Please write out every one of the following lines verbatim.

[begin SUPPLIED RECORDS]

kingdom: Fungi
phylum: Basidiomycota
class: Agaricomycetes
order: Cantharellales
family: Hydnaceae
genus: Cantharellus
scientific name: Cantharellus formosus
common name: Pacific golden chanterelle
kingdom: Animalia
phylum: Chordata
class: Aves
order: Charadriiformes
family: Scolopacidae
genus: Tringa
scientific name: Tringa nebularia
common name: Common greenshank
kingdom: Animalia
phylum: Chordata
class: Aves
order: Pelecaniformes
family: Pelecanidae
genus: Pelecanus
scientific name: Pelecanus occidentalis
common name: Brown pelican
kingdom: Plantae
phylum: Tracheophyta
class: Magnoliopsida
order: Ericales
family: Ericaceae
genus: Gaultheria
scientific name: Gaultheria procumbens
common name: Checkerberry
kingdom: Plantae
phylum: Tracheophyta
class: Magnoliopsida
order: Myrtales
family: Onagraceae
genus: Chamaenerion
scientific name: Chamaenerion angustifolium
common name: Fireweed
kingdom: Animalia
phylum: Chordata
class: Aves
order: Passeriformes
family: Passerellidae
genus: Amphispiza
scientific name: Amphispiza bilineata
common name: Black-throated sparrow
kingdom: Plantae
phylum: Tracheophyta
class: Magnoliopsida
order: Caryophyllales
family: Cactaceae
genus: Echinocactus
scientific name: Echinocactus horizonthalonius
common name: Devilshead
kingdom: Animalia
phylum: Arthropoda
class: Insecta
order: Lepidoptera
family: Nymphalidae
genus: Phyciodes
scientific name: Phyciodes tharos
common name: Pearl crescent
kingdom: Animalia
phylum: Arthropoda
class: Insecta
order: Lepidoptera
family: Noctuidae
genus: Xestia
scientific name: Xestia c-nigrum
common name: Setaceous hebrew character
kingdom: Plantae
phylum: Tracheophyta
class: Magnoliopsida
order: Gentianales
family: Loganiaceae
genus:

[end SUPPLIED RECORDS]

◆ COMPLETE OUTPUT
kingdom: Fungi
phylum: Basidiomycota
class: Agaricomycetes
order: Cantharellales
family: Hydnaceae
genus: Cantharellus
scientific name: Cantharellus formosus
common name: Pacific golden chanterelle
kingdom: Animalia
phylum: Chordata
class: Aves
order: Charadriiformes
family: Scolopacidae
genus: Tringa
scientific name: Tringa nebularia
common name: Common greenshank
kingdom: Animalia
phylum: Chordata
class: Aves
order: Pelecaniformes
family: Pelecanidae
genus: Pelecanus
scientific name: Pelecanus occidentalis
common name: Brown pelican
kingdom: Plantae
phylum: Tracheophyta
class: Magnoliopsida
order: Ericales
family: Ericaceae
genus: Gaultheria
scientific name: Gaultheria procumbens
common name: Checkerberry
kingdom: Plantae
phylum: Tracheophyta
class: Magnoliopsida
order: Myrtales
family: Onagraceae
genus: Chamaenerion
scientific name: Chamaenerion angustifolium
common name: Fireweed
kingdom: Animalia
phylum: Chordata
class: Aves
order: Passeriformes
family: Passerellidae
genus: Amphispiza
scientific name: Amphispiza bilineata
common name: Black-throated sparrow
kingdom: Plantae
phylum: Tracheophyta
class: Magnoliopsida
order: Caryophyllales
family: Cactaceae
genus: Echinocactus
scientific name: Echinocactus horizonthalonius
common name: Devilshead
kingdom: Animalia
phylum: Arthropoda
class: Insecta
order: Lepidoptera
family: Nymphalidae
genus: Phyciodes
scientific name: Phyciodes tharos
common name: Pearl crescent
kingdom: Animalia
phylum: Arthropoda
class: Insecta
order: Lepidoptera
family: Noctuidae
genus: Xestia
scientific name: Xestia c-nigrum
common name: Setaceous hebrew character
kingdom: Plantae
phylum: Tracheophyta
class: Magnoliopsida
order: Gentianales
family: Loganiaceae
genus:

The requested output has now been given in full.